Analytical innovations:

• Machine learning approaches to integrate multi-dimensional PROK1 data

• Systems biology modeling of PROK1 signaling networks

• High-content imaging with multiplexed antibody staining for pathway analysis

These technologies could help address current knowledge gaps, such as cell-specific responses to PROK1 in heterogeneous tissues and the integration of PROK1 signaling with other regulatory pathways.

How might therapeutic applications of PROK1 research develop in the future?
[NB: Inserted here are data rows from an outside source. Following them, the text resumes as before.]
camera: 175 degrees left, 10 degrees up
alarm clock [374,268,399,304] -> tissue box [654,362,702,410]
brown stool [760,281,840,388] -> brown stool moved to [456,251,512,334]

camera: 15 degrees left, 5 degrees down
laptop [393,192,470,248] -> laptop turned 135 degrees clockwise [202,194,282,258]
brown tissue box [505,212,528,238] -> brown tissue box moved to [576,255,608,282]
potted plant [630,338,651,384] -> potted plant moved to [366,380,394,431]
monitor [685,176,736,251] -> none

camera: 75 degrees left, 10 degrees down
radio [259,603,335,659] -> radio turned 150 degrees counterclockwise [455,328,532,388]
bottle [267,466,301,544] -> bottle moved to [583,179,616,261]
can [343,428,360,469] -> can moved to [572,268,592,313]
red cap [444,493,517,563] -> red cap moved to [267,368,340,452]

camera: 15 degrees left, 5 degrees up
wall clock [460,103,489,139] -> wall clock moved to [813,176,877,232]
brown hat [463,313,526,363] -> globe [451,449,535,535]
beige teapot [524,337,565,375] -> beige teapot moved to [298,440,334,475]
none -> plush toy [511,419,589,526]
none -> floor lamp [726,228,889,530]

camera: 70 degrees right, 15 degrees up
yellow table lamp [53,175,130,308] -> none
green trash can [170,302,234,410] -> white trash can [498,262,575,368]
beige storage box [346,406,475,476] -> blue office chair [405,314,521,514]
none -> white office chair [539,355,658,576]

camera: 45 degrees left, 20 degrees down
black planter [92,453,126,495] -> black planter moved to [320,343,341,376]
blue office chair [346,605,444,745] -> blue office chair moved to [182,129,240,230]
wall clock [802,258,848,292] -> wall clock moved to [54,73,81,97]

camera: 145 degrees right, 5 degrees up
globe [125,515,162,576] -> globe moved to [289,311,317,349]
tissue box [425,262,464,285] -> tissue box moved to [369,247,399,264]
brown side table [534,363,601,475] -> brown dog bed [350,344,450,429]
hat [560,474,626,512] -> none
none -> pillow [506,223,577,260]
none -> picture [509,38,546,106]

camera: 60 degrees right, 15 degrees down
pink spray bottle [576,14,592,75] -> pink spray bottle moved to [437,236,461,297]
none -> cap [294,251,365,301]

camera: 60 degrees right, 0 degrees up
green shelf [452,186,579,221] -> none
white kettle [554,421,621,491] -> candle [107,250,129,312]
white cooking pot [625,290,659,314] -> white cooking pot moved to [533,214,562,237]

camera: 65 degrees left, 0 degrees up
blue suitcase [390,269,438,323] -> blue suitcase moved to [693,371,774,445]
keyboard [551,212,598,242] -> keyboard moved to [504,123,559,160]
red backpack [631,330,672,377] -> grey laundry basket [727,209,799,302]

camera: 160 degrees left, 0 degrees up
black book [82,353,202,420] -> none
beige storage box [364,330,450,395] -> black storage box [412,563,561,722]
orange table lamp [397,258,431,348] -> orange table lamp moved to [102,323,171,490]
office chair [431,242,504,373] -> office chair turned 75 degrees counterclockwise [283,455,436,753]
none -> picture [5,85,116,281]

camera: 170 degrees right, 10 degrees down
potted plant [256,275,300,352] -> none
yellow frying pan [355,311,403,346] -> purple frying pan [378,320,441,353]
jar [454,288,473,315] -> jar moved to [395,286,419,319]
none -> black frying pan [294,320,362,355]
While avoiding commercial aspects, several research directions could inform future therapeutic applications:

Potential research targets:

• Development of highly specific PROKR1 agonists and antagonists for experimental use

• Investigation of PROK1's role in modulating inflammatory responses in reproductive tissues

• Exploration of the relationship between PROK1 signaling and pregnancy complications

Translational considerations:

• Further elucidation of PROK1's role in implantation could inform research on implantation failure

• Understanding PROK1's pro-inflammatory effects might provide insights into preterm labor mechanisms

• Research on serum PROK1 levels might contribute to biomarker development for pregnancy complications

Studies have shown that maternal serum PROK1 in the second trimester did not predict pregnancy complications in women with PCOS, but interestingly, PROK1 levels were lower in hyperandrogenic women and in those using metformin . These findings suggest complex regulatory mechanisms that warrant further investigation.